*REQUIREMENT:*
Find and copy each line in the material below where the string "ребенка" occurs.

*SUPPLIED RECORDS:*
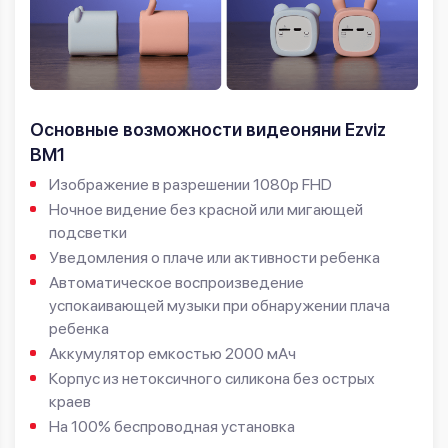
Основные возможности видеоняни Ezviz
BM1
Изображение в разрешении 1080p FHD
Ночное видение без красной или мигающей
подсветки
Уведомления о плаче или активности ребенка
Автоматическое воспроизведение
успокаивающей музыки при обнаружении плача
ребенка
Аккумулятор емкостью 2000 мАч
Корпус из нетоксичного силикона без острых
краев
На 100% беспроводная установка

--

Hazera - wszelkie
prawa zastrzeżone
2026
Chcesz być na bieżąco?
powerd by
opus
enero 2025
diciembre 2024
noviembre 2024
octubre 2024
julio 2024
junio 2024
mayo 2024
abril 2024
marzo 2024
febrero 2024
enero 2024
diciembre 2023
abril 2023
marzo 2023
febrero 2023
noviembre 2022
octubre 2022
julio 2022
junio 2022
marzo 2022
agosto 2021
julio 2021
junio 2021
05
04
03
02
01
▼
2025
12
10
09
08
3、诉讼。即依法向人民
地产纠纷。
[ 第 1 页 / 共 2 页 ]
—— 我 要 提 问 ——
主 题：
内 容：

*EXERCISE ANSWER:*
Уведомления о плаче или активности ребенка
ребенка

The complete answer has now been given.